I think you said you are fermenting in a closet. You can install a bathroom-style powered vent in there and vent the smell out into the attic.


----------



## cohenhouse77 (Oct 12, 2012)

robie said:


> For next time:
> 
> I think you said you are fermenting in a closet. You can install a bathroom-style powered vent in there and vent the smell out into the attic.



That is brilliant ol boy!


----------



## rodo (Oct 12, 2012)

*



okay wife is complaining now......fermentation smell

Click to expand...

 
Thats how I got my very own wine making room. Of corse my wife likes my wines.*


----------



## Julie (Oct 12, 2012)

rodo said:


> *Thats how I got my very own wine making room. Of corse my wife likes my wines.*


 
Rodo, that is an understatement!!!!!!!!!


----------



## Javila (Oct 12, 2012)

I also gone thru this phase. it's hard to stop smiling when she complains about the magic taking place. I had to back off to one batch fermenting at a time in the basement.....but we still get the pleasant aroma from the fresh air intake when the central air kicks on! . LOL


----------



## NoSnob (Oct 14, 2012)

Fermentation, clearing and aging occurs in my tiny winery which is a half-bath in the foyer. It is about ten steps from the kitchen where all the washing/sanitation/bottling occurs. During that week of fragrant yeast a-wafting (sounds like something from the 12 Days of Christmas!) I keep the door closed and periodically run the exhaust fan. But mostly, we have come to associate yeasty/fruity odors with the good side: excellent and inexpensive wine! 
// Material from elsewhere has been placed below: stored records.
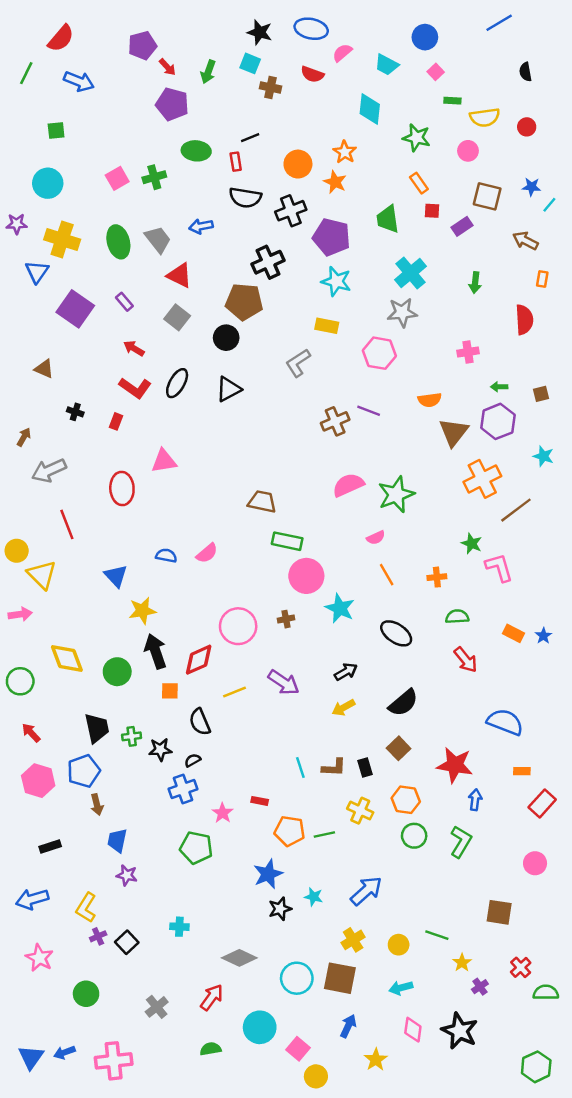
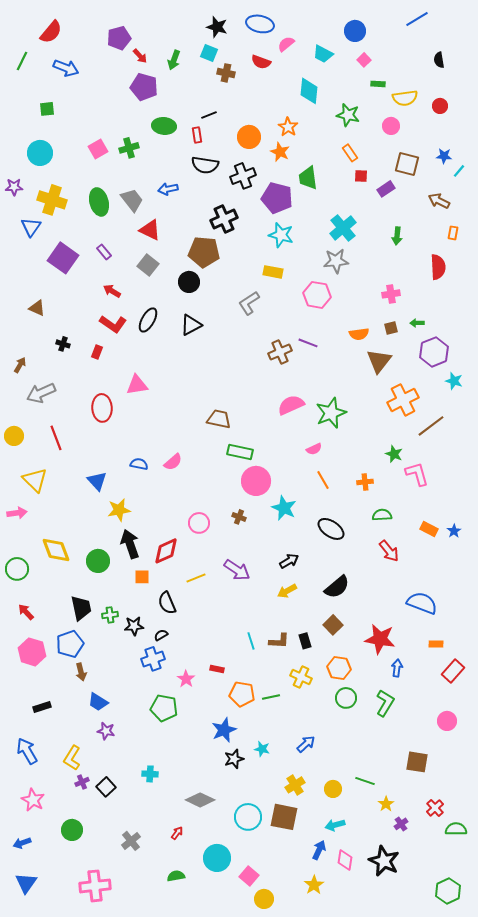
green trapezoid: (388, 219) -> (308, 178), moved
brown square: (541, 394) -> (391, 328), moved
purple hexagon: (498, 421) -> (434, 352), moved
yellow circle: (17, 551) -> (14, 436), moved
brown cross: (286, 619) -> (239, 517), turned 32
pink circle: (238, 626) -> (199, 523), size x0.7
blue trapezoid: (117, 841) -> (98, 702), turned -70
blue arrow: (366, 891) -> (306, 744), size x0.7
blue arrow: (32, 899) -> (27, 751), turned 76
red arrow: (212, 997) -> (177, 833), size x0.6
blue arrow: (348, 1026) -> (319, 850), moved
blue arrow: (64, 1052) -> (22, 843), moved

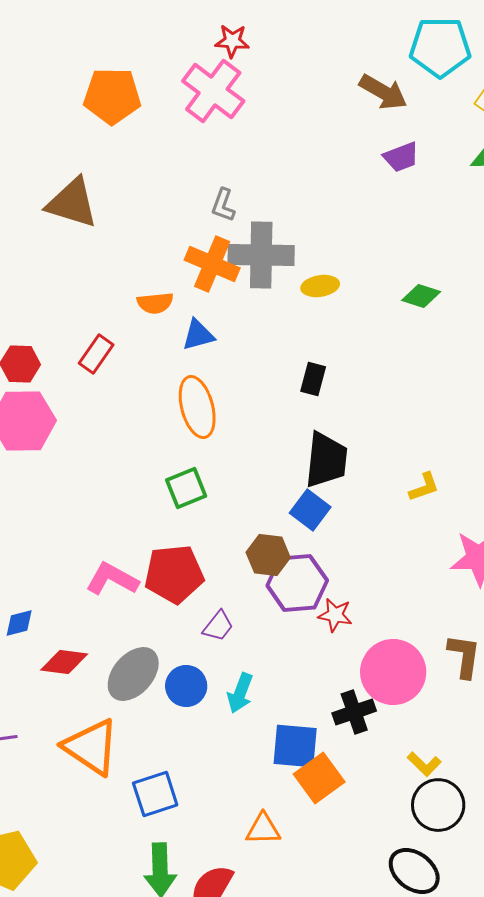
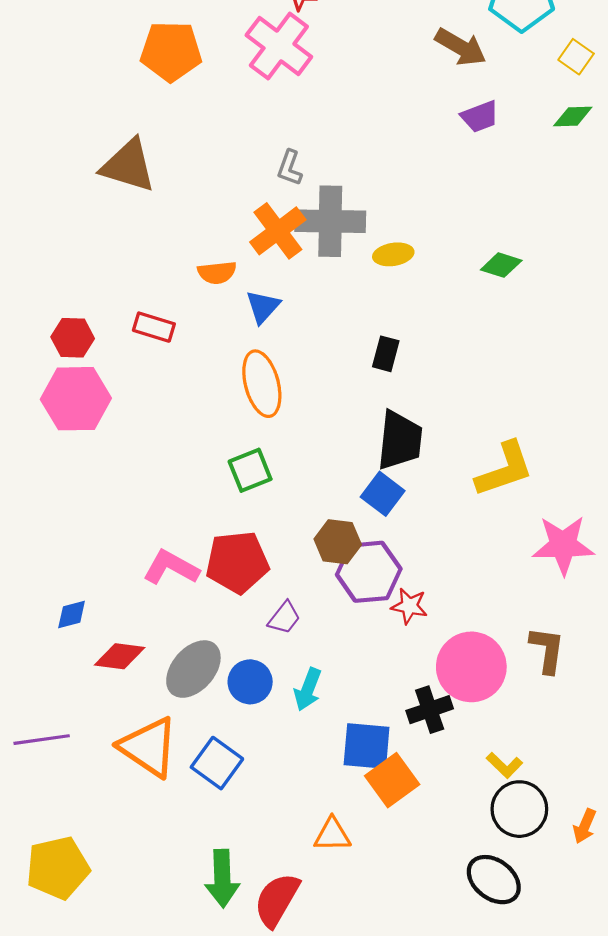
orange cross: (212, 264) -> (278, 231), turned 30
blue triangle: (198, 335) -> (263, 307), turned -33
red rectangle: (96, 354) -> (154, 327), turned 72
yellow L-shape: (424, 487) -> (504, 469), size x1.8
blue square: (155, 794) -> (217, 763), moved, turned -36

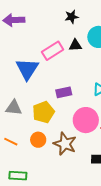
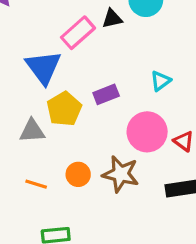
yellow pentagon: (43, 112) -> (64, 109), moved

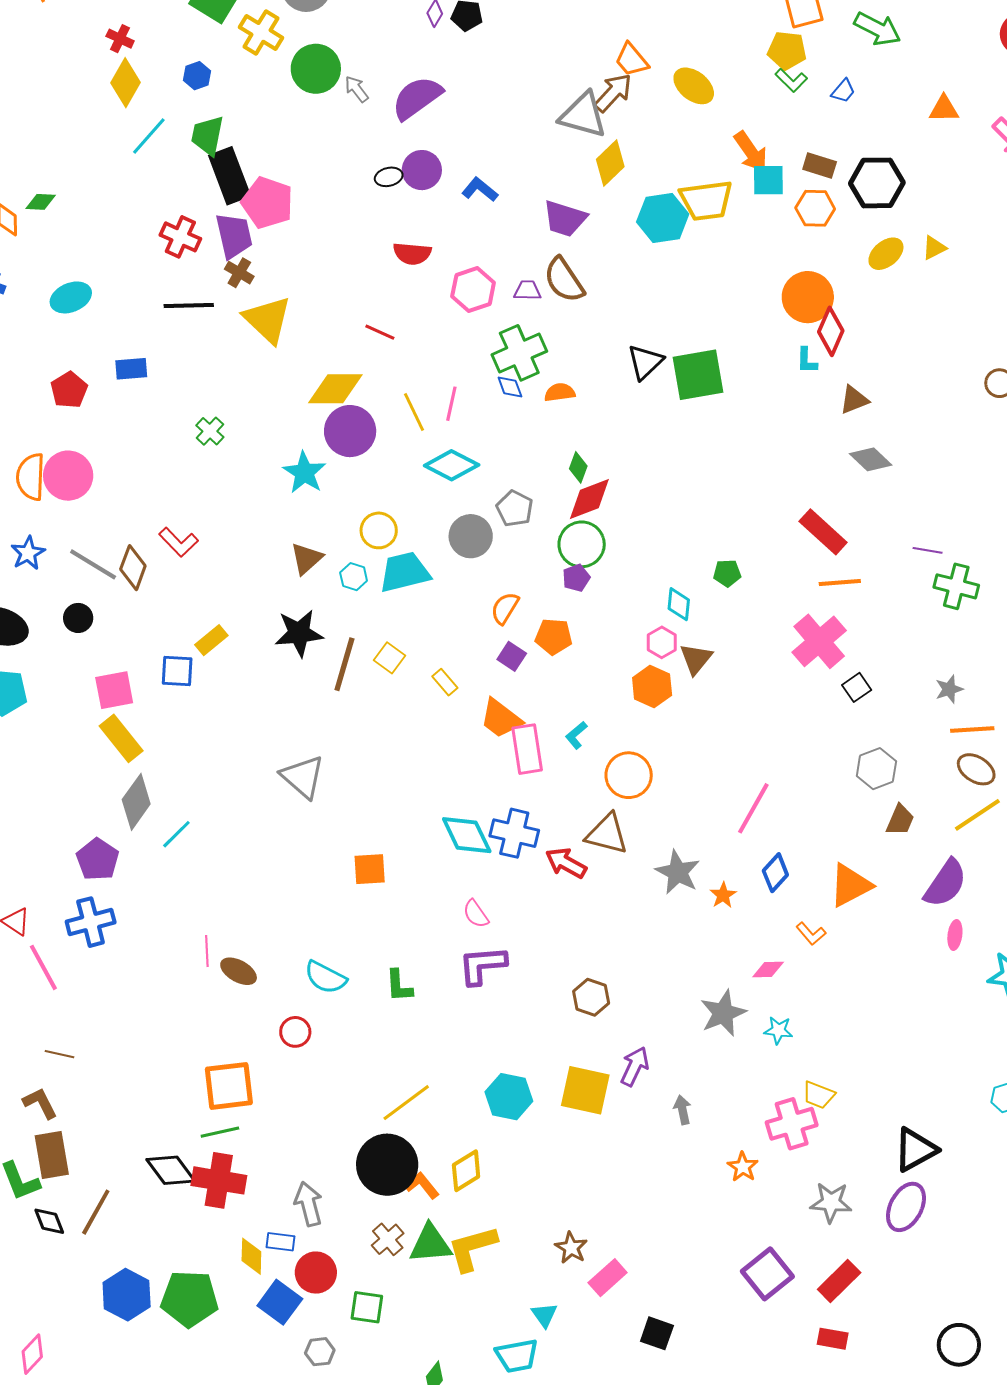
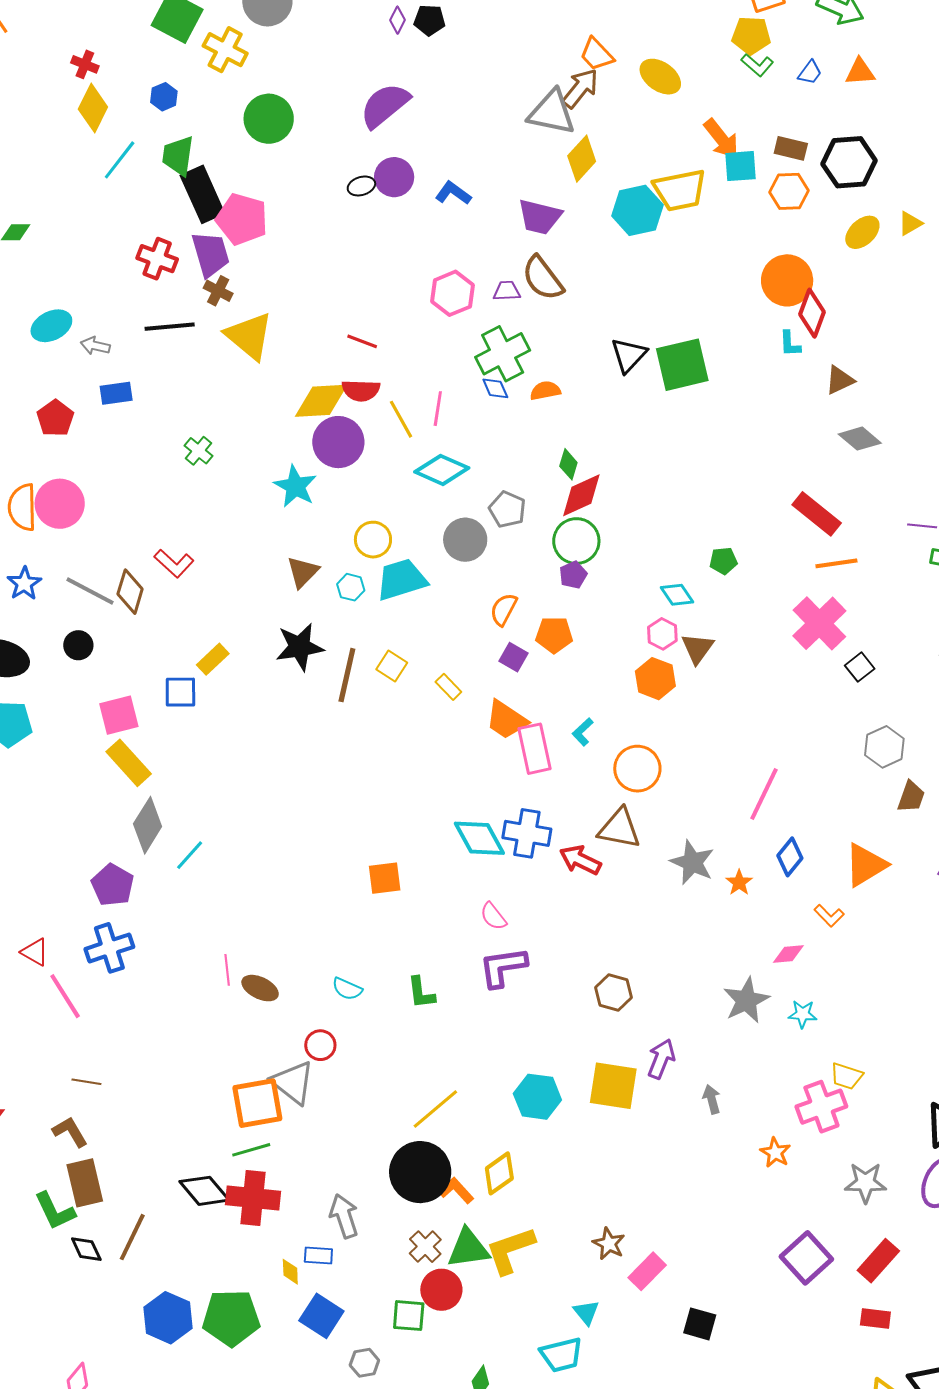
green circle: (316, 69) -> (269, 119), moved
gray arrow: (357, 89) -> (95, 346), moved, turned -36
orange triangle: (944, 109) -> (860, 72), moved
red semicircle: (412, 253) -> (361, 390), moved
cyan diamond: (679, 604) -> (677, 595), turned -36
gray triangle: (303, 777) -> (293, 1082), moved
cyan semicircle: (325, 977) -> (347, 989), size x0.7
yellow diamond: (251, 1256) -> (290, 1272), size x0.7
red circle: (316, 1273) -> (441, 1290), moved

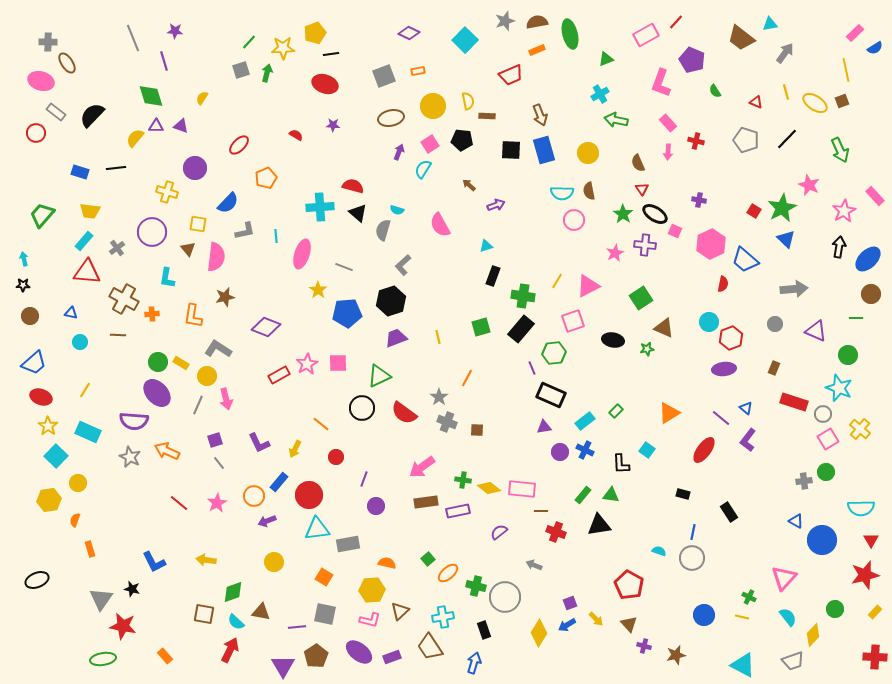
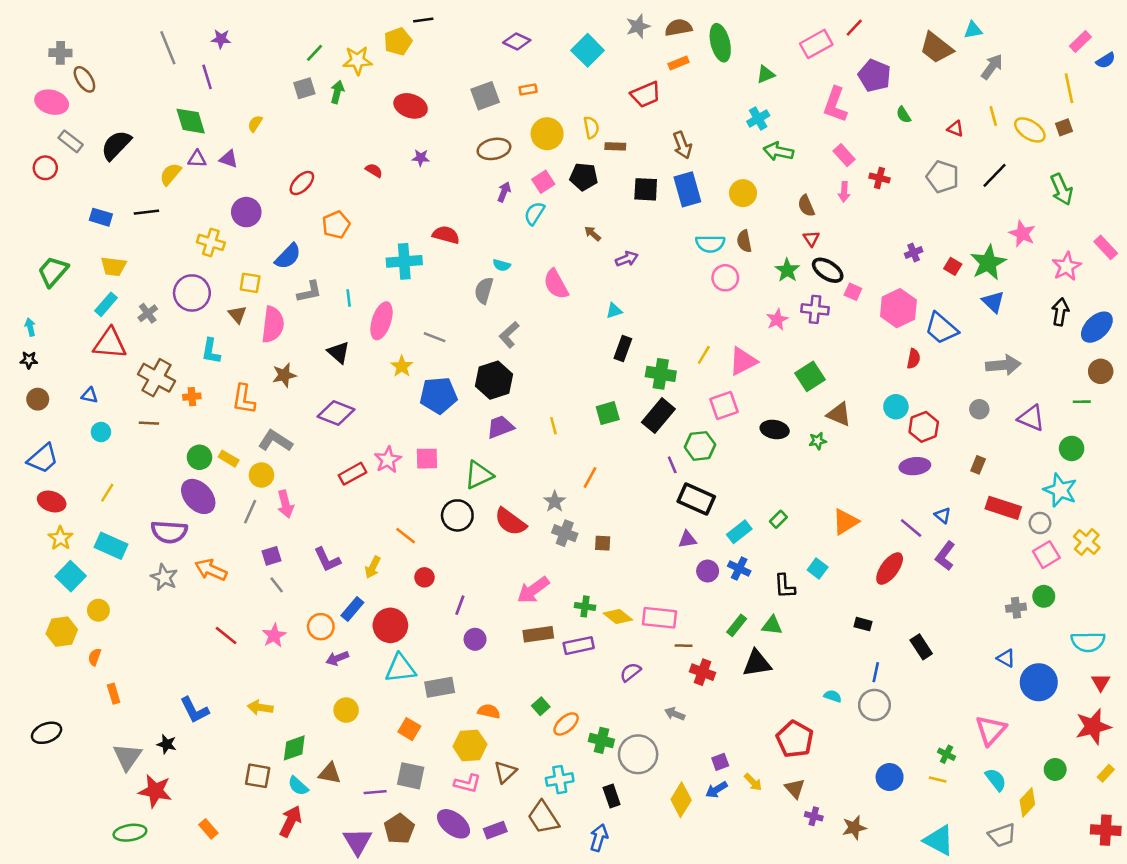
black line: (331, 54) -> (423, 20), moved
purple cross: (699, 200) -> (914, 253), moved, turned -32
black triangle: (358, 213) -> (339, 352), moved

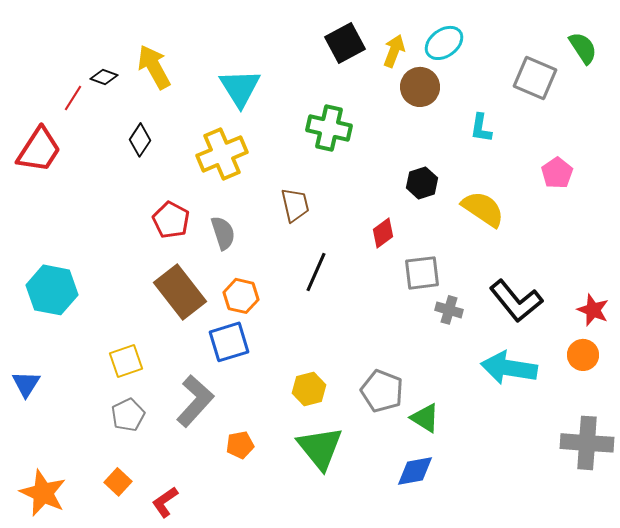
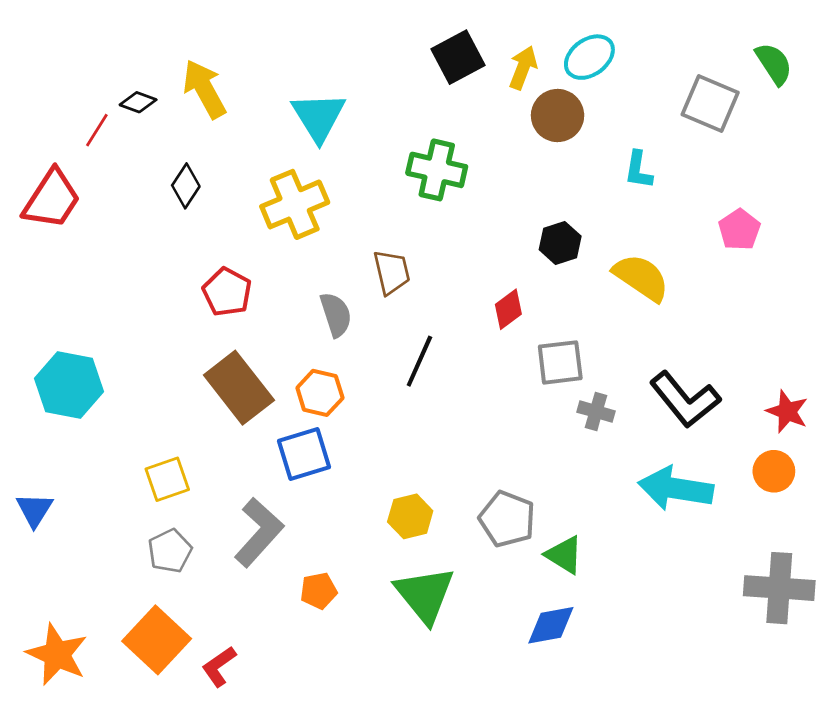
gray semicircle: (223, 233) -> (336, 315), moved
orange square: (118, 482) -> (157, 640), size x1.8

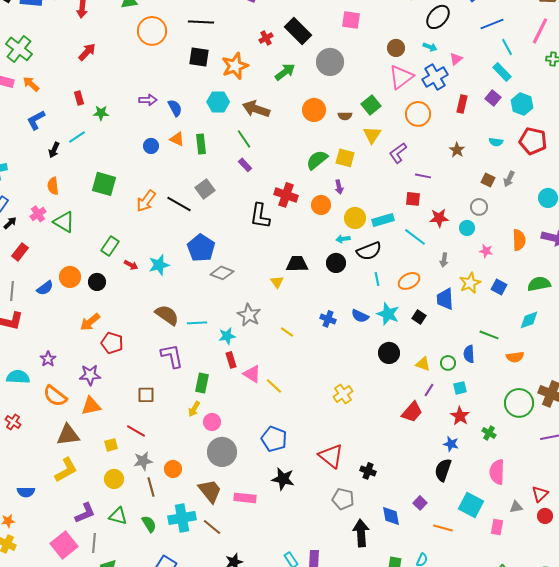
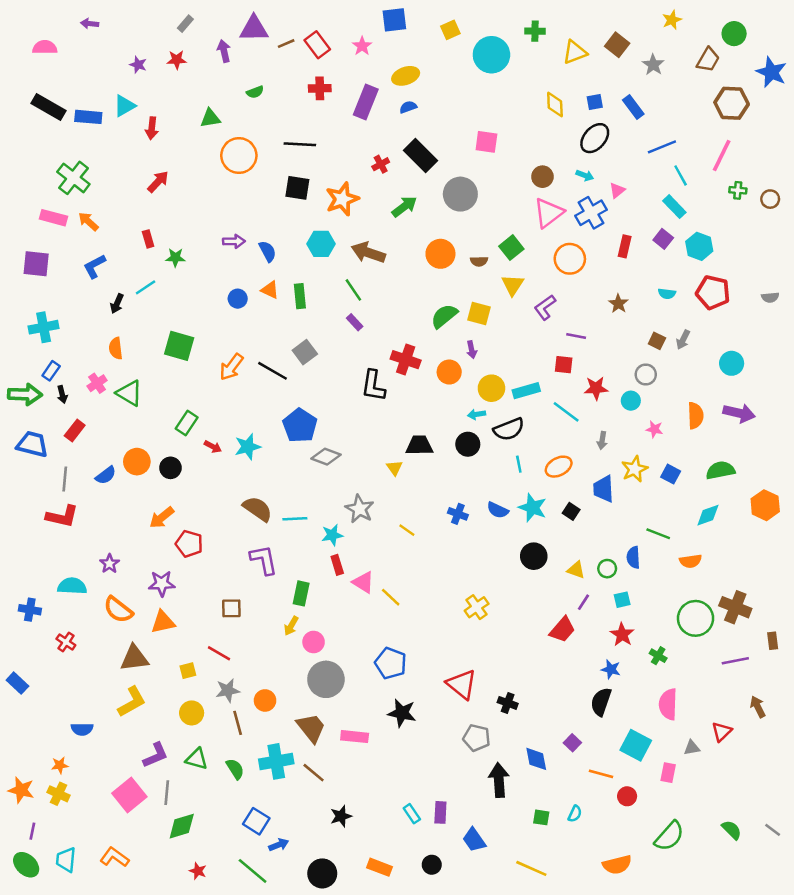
black arrow: (10, 223) -> (62, 394), turned 120
red circle: (545, 516) -> (627, 796), moved

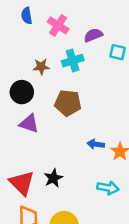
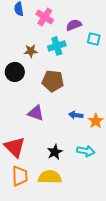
purple triangle: (29, 124) -> (36, 113), moved
black star: (53, 178) -> (55, 152), moved

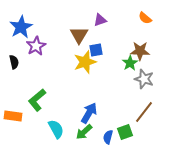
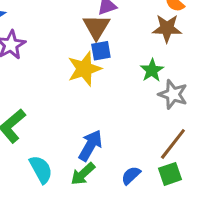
brown triangle: (79, 35) -> (96, 27), moved
brown star: (140, 51) -> (167, 28), moved
green square: (125, 132) -> (170, 174), moved
blue semicircle: (108, 137) -> (131, 175), moved, turned 32

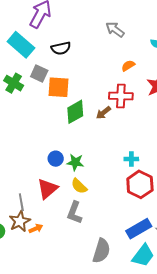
My wife has come to provide a much needed third hand during production. So I bought her a custom grape cluster necklace and "promoted" her to production manager. No more complaints! Bribery seems to work for me.
NS


----------



## Dend78 (Oct 15, 2012)

if i were to try my half bath every batch would turn out to be skeeter pee , i have a 3 yr old whos afraid of nothing, and a 6 yr old for moral support for the 3 yr old.

as for adding a fan in this one would be hard as its the closet under the stairs, yes im the whine-o under the stairs hahah


----------



## astrologica (Oct 15, 2012)

Ours is in the closet under the stairs too. It's an old country farmhouse. The only stinky ones has been the watermelon.
Just did a half gallon of apple juice and 10 ounces of pure maple syrup with cinnamon powder. It started fermenting immediately and is full of bubbles.
I've fallen in love with this. I want to ferment everything. I would ferment the kitchen table if I could.


----------



## arcticsid (Oct 15, 2012)

This thread is too funny. We hve all been there. Seems like some batches are just worse than others. I live n a 12x22 ft cabin with three cats, During the winter I have had a couple stinky ones and they looked at me funny. One batch they hid under the bunk for days until it finally went to the secondary!!


----------



## Dend78 (Oct 17, 2012)

i hear ya on that! its sad that now everything i see im like hmmm wonder what that wine would taste like hahah


----------



## astrologica (Oct 17, 2012)

The black cherry, maple syrup n Lalvin 1122 has been like Mt. St. Helens for a couple of days now. It's more entertaining when it has a lot of pulp that's visible through glass. It's easier to see the eruptions.
Incidentally, I got my hands on a case of Widmer Brothers Pitch Black IPA in 22oz-ers for 12 bucks and I immediately thought "those would make great wine bottles"
Hoping I can find a cork that fits.
BTW, the beer is great!


----------



## astrologica (Oct 17, 2012)

Arcticsid, which ones did the cats hide from?


----------



## cconti (Oct 17, 2012)

Yes send your wife on vacation for 1 week


----------